Exact reproductions of all the entries, please, and no pictures.

□ □ □ □ □ □ □

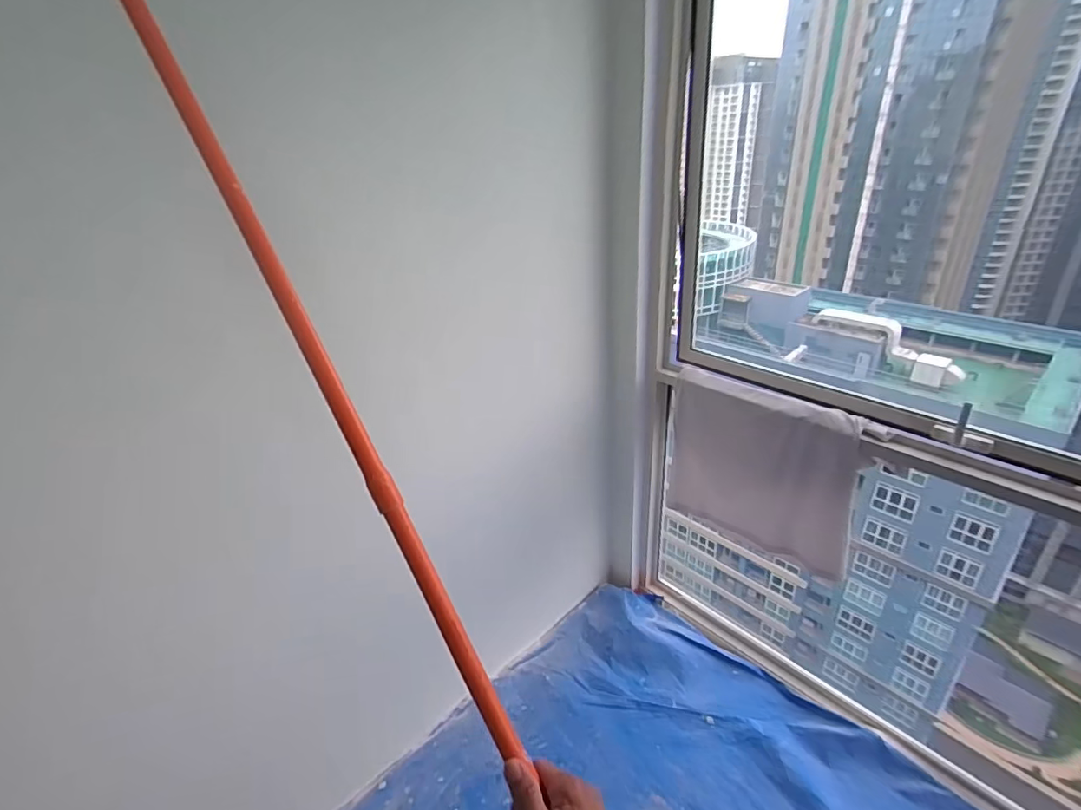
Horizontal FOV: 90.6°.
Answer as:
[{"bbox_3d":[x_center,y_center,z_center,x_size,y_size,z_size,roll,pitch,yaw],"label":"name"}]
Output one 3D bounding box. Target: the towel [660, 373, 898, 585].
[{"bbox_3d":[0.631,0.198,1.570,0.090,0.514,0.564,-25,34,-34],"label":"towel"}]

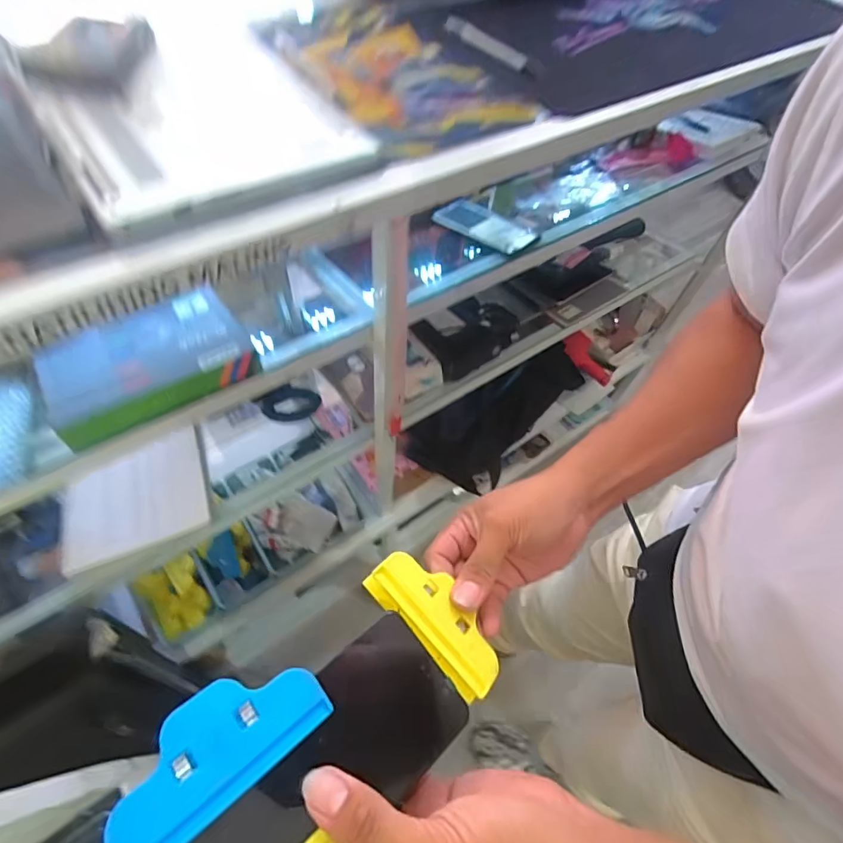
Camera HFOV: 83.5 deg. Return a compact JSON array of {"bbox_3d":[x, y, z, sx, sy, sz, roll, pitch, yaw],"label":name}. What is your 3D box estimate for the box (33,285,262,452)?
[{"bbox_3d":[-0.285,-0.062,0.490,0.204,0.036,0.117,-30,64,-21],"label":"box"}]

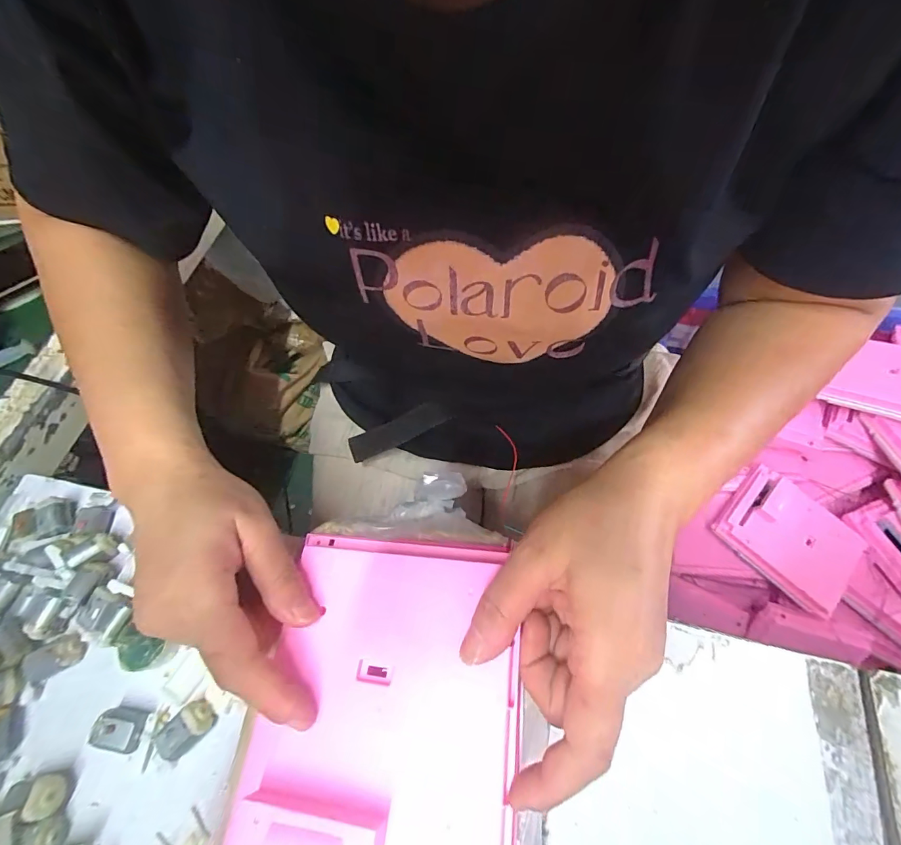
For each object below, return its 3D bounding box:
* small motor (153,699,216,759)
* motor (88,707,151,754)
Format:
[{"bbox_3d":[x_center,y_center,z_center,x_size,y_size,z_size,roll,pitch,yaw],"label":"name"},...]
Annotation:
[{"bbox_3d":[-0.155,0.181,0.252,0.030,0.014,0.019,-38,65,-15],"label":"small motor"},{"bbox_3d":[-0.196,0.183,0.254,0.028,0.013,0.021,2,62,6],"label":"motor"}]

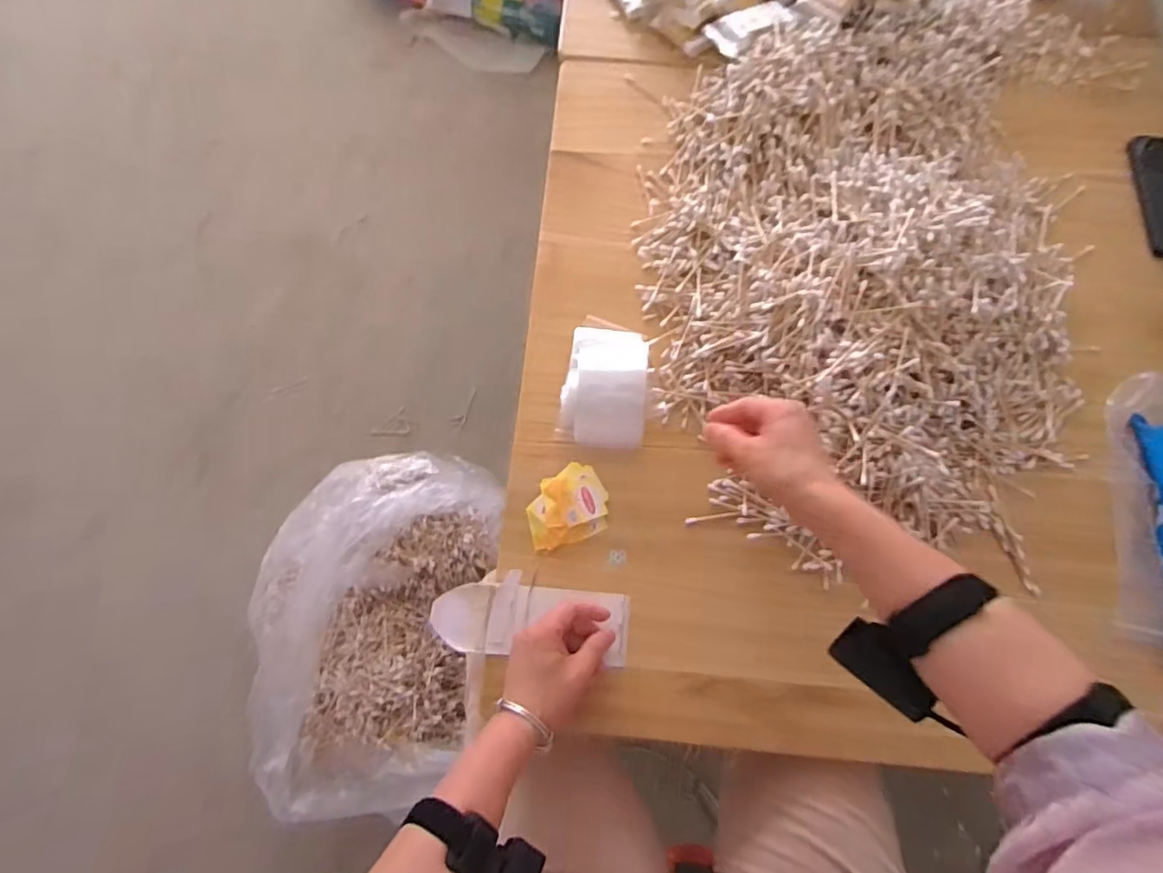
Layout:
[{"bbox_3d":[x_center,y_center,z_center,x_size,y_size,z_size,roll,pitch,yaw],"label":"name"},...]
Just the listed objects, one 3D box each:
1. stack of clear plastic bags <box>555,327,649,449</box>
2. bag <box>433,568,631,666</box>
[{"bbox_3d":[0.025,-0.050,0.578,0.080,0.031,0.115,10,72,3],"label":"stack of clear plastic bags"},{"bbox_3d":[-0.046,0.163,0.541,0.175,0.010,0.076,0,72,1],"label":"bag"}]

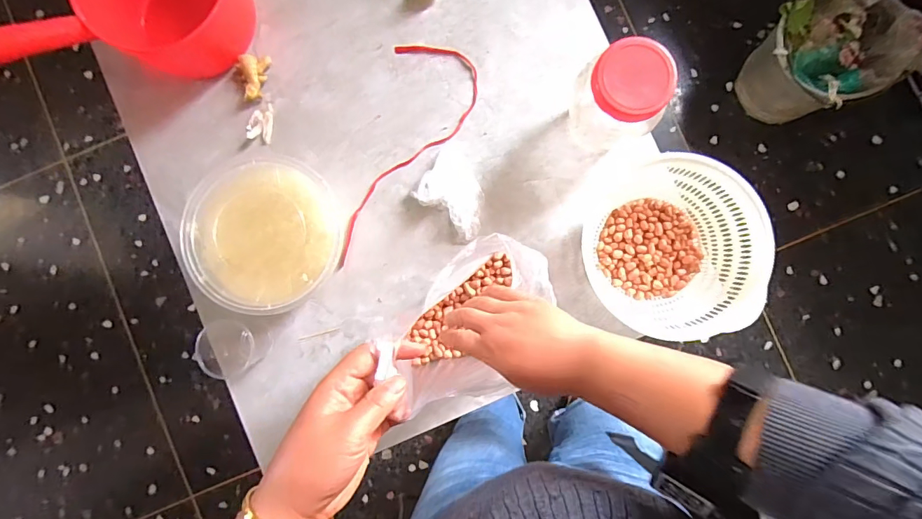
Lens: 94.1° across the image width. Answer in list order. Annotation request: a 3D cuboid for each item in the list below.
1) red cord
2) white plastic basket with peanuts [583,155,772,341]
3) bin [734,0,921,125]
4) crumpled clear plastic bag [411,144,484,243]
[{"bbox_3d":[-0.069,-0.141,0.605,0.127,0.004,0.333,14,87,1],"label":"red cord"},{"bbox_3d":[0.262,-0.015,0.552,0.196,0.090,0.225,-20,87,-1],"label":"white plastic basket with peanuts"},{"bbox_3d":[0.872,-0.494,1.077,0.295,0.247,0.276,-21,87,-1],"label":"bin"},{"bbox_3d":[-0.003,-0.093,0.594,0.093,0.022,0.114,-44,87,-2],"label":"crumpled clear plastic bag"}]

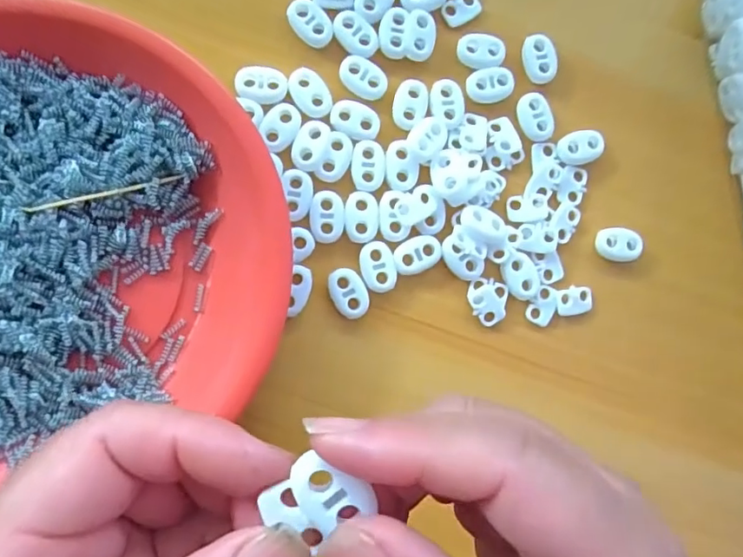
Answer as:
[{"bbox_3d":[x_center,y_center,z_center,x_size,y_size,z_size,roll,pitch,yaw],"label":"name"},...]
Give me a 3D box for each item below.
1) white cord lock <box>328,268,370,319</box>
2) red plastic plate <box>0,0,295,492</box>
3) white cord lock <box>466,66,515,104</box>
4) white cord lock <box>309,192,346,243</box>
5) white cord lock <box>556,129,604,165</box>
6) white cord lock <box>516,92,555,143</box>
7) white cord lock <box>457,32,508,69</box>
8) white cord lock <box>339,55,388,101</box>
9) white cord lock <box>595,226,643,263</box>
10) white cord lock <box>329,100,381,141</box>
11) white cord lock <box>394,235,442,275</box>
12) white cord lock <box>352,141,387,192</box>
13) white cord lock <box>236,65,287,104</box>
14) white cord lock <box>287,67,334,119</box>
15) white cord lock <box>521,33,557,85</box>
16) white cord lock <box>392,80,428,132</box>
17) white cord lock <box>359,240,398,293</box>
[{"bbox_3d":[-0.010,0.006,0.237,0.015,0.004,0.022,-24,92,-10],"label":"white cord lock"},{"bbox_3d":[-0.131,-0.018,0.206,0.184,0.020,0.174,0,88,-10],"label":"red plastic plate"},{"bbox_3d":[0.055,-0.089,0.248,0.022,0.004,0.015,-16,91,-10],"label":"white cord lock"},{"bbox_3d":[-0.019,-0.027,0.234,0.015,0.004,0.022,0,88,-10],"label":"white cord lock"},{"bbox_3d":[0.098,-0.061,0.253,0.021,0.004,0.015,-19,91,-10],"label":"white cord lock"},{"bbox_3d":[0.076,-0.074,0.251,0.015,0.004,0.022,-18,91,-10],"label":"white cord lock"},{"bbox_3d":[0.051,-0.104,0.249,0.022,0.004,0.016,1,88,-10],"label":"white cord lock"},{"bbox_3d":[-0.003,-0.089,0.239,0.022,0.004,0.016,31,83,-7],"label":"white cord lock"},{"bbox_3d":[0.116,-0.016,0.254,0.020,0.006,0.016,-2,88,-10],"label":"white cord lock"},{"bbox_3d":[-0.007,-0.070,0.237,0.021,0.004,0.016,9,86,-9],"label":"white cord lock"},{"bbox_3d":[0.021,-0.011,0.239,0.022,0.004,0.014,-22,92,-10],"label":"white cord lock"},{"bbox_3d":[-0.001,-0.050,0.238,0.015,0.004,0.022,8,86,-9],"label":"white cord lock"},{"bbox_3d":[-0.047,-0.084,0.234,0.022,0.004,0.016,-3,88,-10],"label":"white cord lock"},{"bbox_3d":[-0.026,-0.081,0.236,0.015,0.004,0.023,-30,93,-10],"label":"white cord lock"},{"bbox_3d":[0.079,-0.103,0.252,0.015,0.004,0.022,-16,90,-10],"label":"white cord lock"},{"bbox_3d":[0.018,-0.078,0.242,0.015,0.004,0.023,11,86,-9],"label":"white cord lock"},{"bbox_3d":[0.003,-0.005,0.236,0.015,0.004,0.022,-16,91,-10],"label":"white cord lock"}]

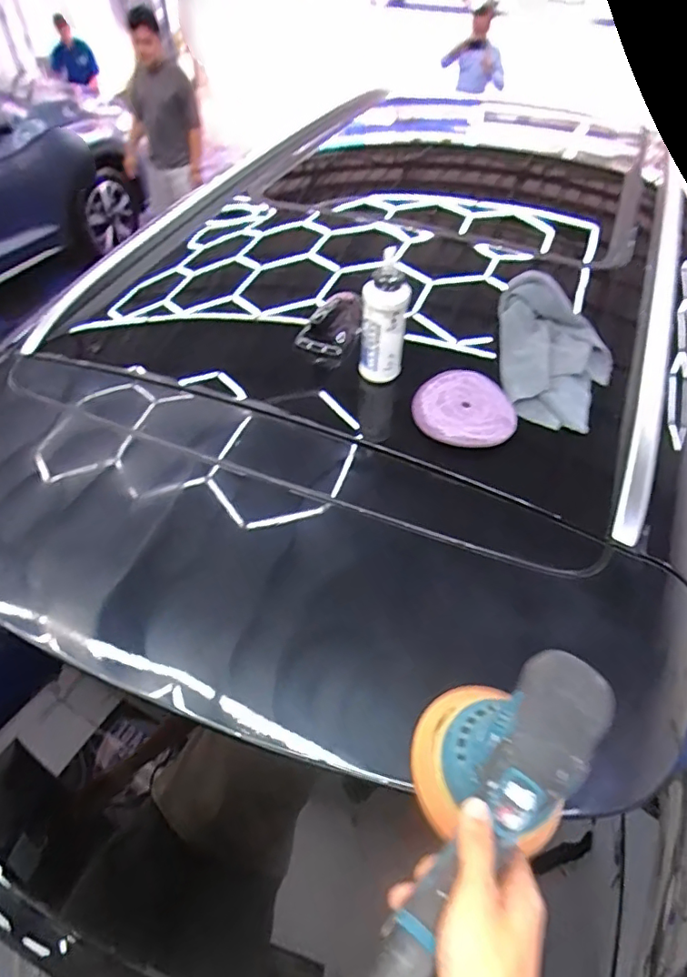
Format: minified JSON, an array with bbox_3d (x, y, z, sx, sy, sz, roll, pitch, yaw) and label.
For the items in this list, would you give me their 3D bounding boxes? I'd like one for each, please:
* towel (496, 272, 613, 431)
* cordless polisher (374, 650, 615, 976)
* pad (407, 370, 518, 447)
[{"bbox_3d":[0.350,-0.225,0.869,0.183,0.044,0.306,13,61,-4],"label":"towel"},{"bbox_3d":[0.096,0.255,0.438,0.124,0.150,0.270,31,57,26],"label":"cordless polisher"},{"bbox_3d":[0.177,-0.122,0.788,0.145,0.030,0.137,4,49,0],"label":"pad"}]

□ □ □ □ □ □ □

▸ **Output of the task**
Horizontal FOV: 90.6°.
Answer as:
[{"bbox_3d":[x_center,y_center,z_center,x_size,y_size,z_size,roll,pitch,yaw],"label":"name"}]
Output one 3D bounding box. Target: the towel [660, 373, 898, 585].
[{"bbox_3d":[0.631,0.198,1.570,0.090,0.514,0.564,-25,34,-34],"label":"towel"}]

Camera HFOV: 83.5 deg. Return a compact JSON array of {"bbox_3d":[x, y, z, sx, sy, sz, roll, pitch, yaw],"label":name}. What is your 3D box estimate for the box (33,285,262,452)?
[{"bbox_3d":[-0.285,-0.062,0.490,0.204,0.036,0.117,-30,64,-21],"label":"box"}]

For each object below, return its 3D bounding box:
* small motor (153,699,216,759)
* motor (88,707,151,754)
Format:
[{"bbox_3d":[x_center,y_center,z_center,x_size,y_size,z_size,roll,pitch,yaw],"label":"name"},...]
Annotation:
[{"bbox_3d":[-0.155,0.181,0.252,0.030,0.014,0.019,-38,65,-15],"label":"small motor"},{"bbox_3d":[-0.196,0.183,0.254,0.028,0.013,0.021,2,62,6],"label":"motor"}]

Layout:
[{"bbox_3d":[x_center,y_center,z_center,x_size,y_size,z_size,roll,pitch,yaw],"label":"name"},...]
Just the listed objects, one 3D box each:
1. stack of clear plastic bags <box>555,327,649,449</box>
2. bag <box>433,568,631,666</box>
[{"bbox_3d":[0.025,-0.050,0.578,0.080,0.031,0.115,10,72,3],"label":"stack of clear plastic bags"},{"bbox_3d":[-0.046,0.163,0.541,0.175,0.010,0.076,0,72,1],"label":"bag"}]

Lens: 94.1° across the image width. Answer in list order. Annotation request: a 3D cuboid for each item in the list below.
1) red cord
2) white plastic basket with peanuts [583,155,772,341]
3) bin [734,0,921,125]
4) crumpled clear plastic bag [411,144,484,243]
[{"bbox_3d":[-0.069,-0.141,0.605,0.127,0.004,0.333,14,87,1],"label":"red cord"},{"bbox_3d":[0.262,-0.015,0.552,0.196,0.090,0.225,-20,87,-1],"label":"white plastic basket with peanuts"},{"bbox_3d":[0.872,-0.494,1.077,0.295,0.247,0.276,-21,87,-1],"label":"bin"},{"bbox_3d":[-0.003,-0.093,0.594,0.093,0.022,0.114,-44,87,-2],"label":"crumpled clear plastic bag"}]

Answer as:
[{"bbox_3d":[x_center,y_center,z_center,x_size,y_size,z_size,roll,pitch,yaw],"label":"name"},...]
Give me a 3D box for each item below.
1) white cord lock <box>328,268,370,319</box>
2) red plastic plate <box>0,0,295,492</box>
3) white cord lock <box>466,66,515,104</box>
4) white cord lock <box>309,192,346,243</box>
5) white cord lock <box>556,129,604,165</box>
6) white cord lock <box>516,92,555,143</box>
7) white cord lock <box>457,32,508,69</box>
8) white cord lock <box>339,55,388,101</box>
9) white cord lock <box>595,226,643,263</box>
10) white cord lock <box>329,100,381,141</box>
11) white cord lock <box>394,235,442,275</box>
12) white cord lock <box>352,141,387,192</box>
13) white cord lock <box>236,65,287,104</box>
14) white cord lock <box>287,67,334,119</box>
15) white cord lock <box>521,33,557,85</box>
16) white cord lock <box>392,80,428,132</box>
17) white cord lock <box>359,240,398,293</box>
[{"bbox_3d":[-0.010,0.006,0.237,0.015,0.004,0.022,-24,92,-10],"label":"white cord lock"},{"bbox_3d":[-0.131,-0.018,0.206,0.184,0.020,0.174,0,88,-10],"label":"red plastic plate"},{"bbox_3d":[0.055,-0.089,0.248,0.022,0.004,0.015,-16,91,-10],"label":"white cord lock"},{"bbox_3d":[-0.019,-0.027,0.234,0.015,0.004,0.022,0,88,-10],"label":"white cord lock"},{"bbox_3d":[0.098,-0.061,0.253,0.021,0.004,0.015,-19,91,-10],"label":"white cord lock"},{"bbox_3d":[0.076,-0.074,0.251,0.015,0.004,0.022,-18,91,-10],"label":"white cord lock"},{"bbox_3d":[0.051,-0.104,0.249,0.022,0.004,0.016,1,88,-10],"label":"white cord lock"},{"bbox_3d":[-0.003,-0.089,0.239,0.022,0.004,0.016,31,83,-7],"label":"white cord lock"},{"bbox_3d":[0.116,-0.016,0.254,0.020,0.006,0.016,-2,88,-10],"label":"white cord lock"},{"bbox_3d":[-0.007,-0.070,0.237,0.021,0.004,0.016,9,86,-9],"label":"white cord lock"},{"bbox_3d":[0.021,-0.011,0.239,0.022,0.004,0.014,-22,92,-10],"label":"white cord lock"},{"bbox_3d":[-0.001,-0.050,0.238,0.015,0.004,0.022,8,86,-9],"label":"white cord lock"},{"bbox_3d":[-0.047,-0.084,0.234,0.022,0.004,0.016,-3,88,-10],"label":"white cord lock"},{"bbox_3d":[-0.026,-0.081,0.236,0.015,0.004,0.023,-30,93,-10],"label":"white cord lock"},{"bbox_3d":[0.079,-0.103,0.252,0.015,0.004,0.022,-16,90,-10],"label":"white cord lock"},{"bbox_3d":[0.018,-0.078,0.242,0.015,0.004,0.023,11,86,-9],"label":"white cord lock"},{"bbox_3d":[0.003,-0.005,0.236,0.015,0.004,0.022,-16,91,-10],"label":"white cord lock"}]

Format: minified JSON, an array with bbox_3d (x, y, z, sx, sy, sz, roll, pitch, yaw) and label.
For the items in this list, would you give me their 3D bounding boxes? I'd like one for each, please:
* towel (496, 272, 613, 431)
* cordless polisher (374, 650, 615, 976)
* pad (407, 370, 518, 447)
[{"bbox_3d":[0.350,-0.225,0.869,0.183,0.044,0.306,13,61,-4],"label":"towel"},{"bbox_3d":[0.096,0.255,0.438,0.124,0.150,0.270,31,57,26],"label":"cordless polisher"},{"bbox_3d":[0.177,-0.122,0.788,0.145,0.030,0.137,4,49,0],"label":"pad"}]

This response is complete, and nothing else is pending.